Frôxo explicou-lhe todo o acontecido lá na montanha. De como quase foram devorados por Flautulos, e de como sua idéia genial salvou-lhes a vida.


- Você é idiota? Você o chamou!? Você-Sabe-Quem?


- Sim e se não fosse por isso…


- Se não fosse por isso nada! Você é um idiota. Um tremendo idiota. Um estupendo, colossal e magnânimo idiota! Você tem idéia do que fez?

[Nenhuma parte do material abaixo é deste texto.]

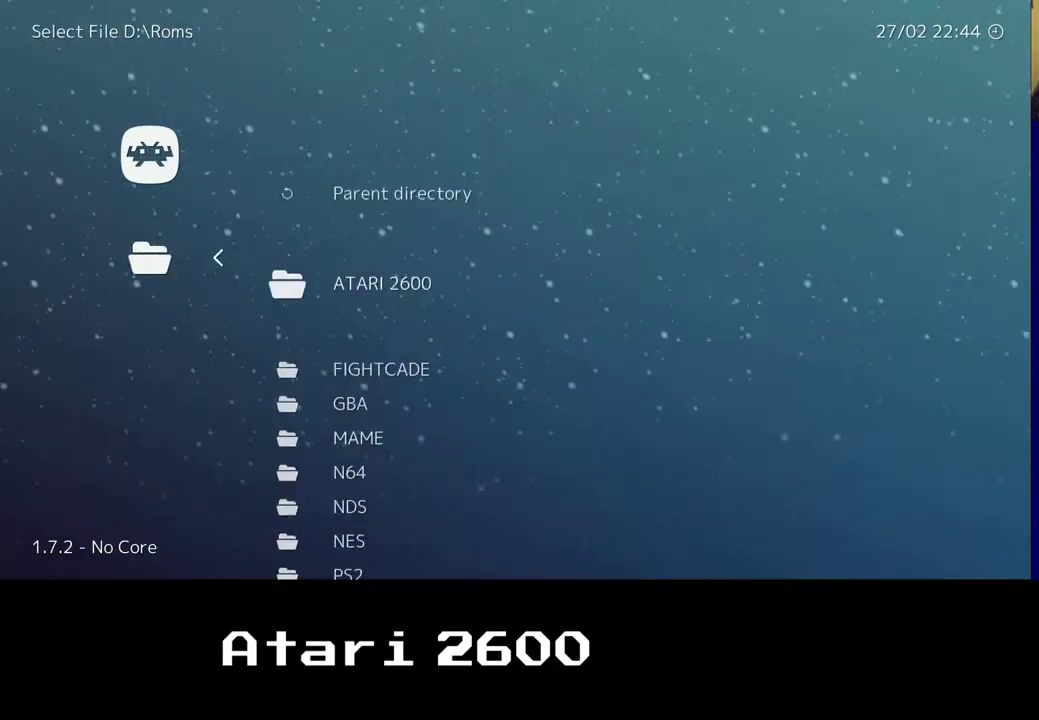
{"buttons": [], "left_stick": "center", "right_stick": "center", "events": [[217, "B", "down"], [317, "B", "up"]]}
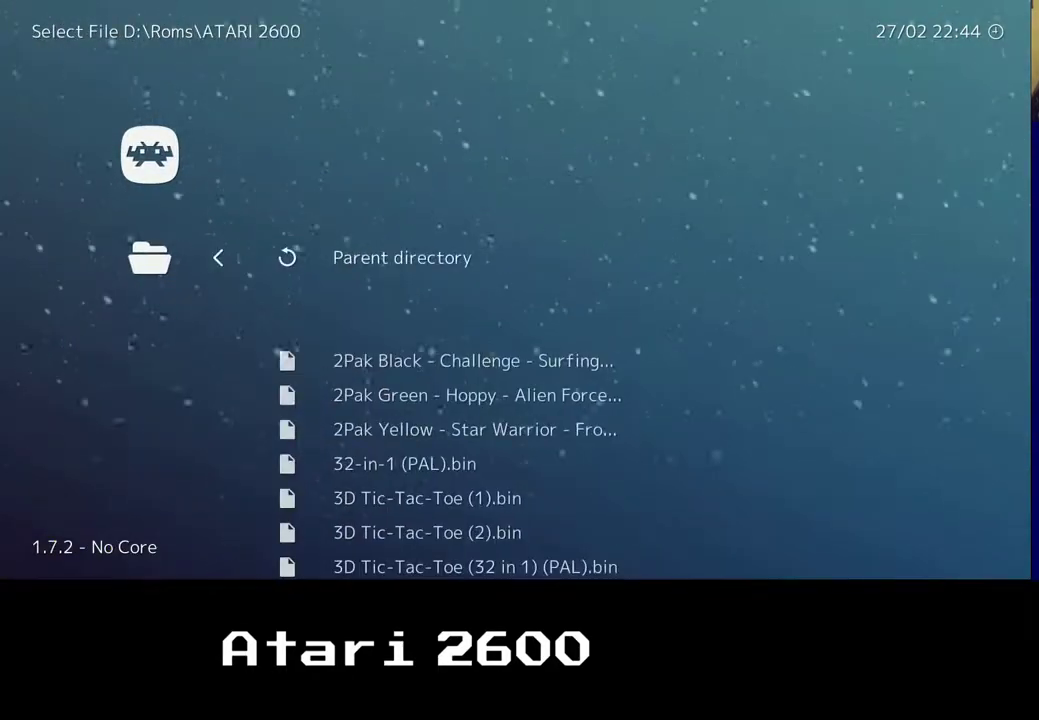
{"buttons": [], "left_stick": "center", "right_stick": "center", "events": []}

- Bem, Barangorn falou o mesmo que você, mas não me explicou porquê.


- Você nunca ouviu falar da história de Você-Sabe-Quem?


- Não, nunca.


- Bem, depois eu conto. Barangorn já está voltando. Mas que você é um idiota, ah, isso você é.


Frôxo já estava se convencendo de que era um idiota de fato. Mas quando Barangorn voltou, decidiu não pensar muito no assunto. O guia estava trazendo um grande embrulho e já usava novas roupas. Quando se aproximou mais, mandou os dois tomarem um banho em um lago próximo usando uns pedaços de sabão que tinha comprado. Por sorte, foi suficiente para que eles se livrassem do cheiro de Flautulos.


Quando finalmente os três recomeçaram a viagem, eles pararam em uma bifurcação. A placa que indicava o caminho era bem clara. A estrada da esquerda levava ao Pântano do Paul. A da direita, à Capital da Praça. Mas Blue se interessou por um panfleto que estava grudado logo abaixo na placa. Depois de ler com certa excitação, declarou:


- Vamos pela direita!


- Mas não íamos para o Paul? – perguntou Frôxo aturdido.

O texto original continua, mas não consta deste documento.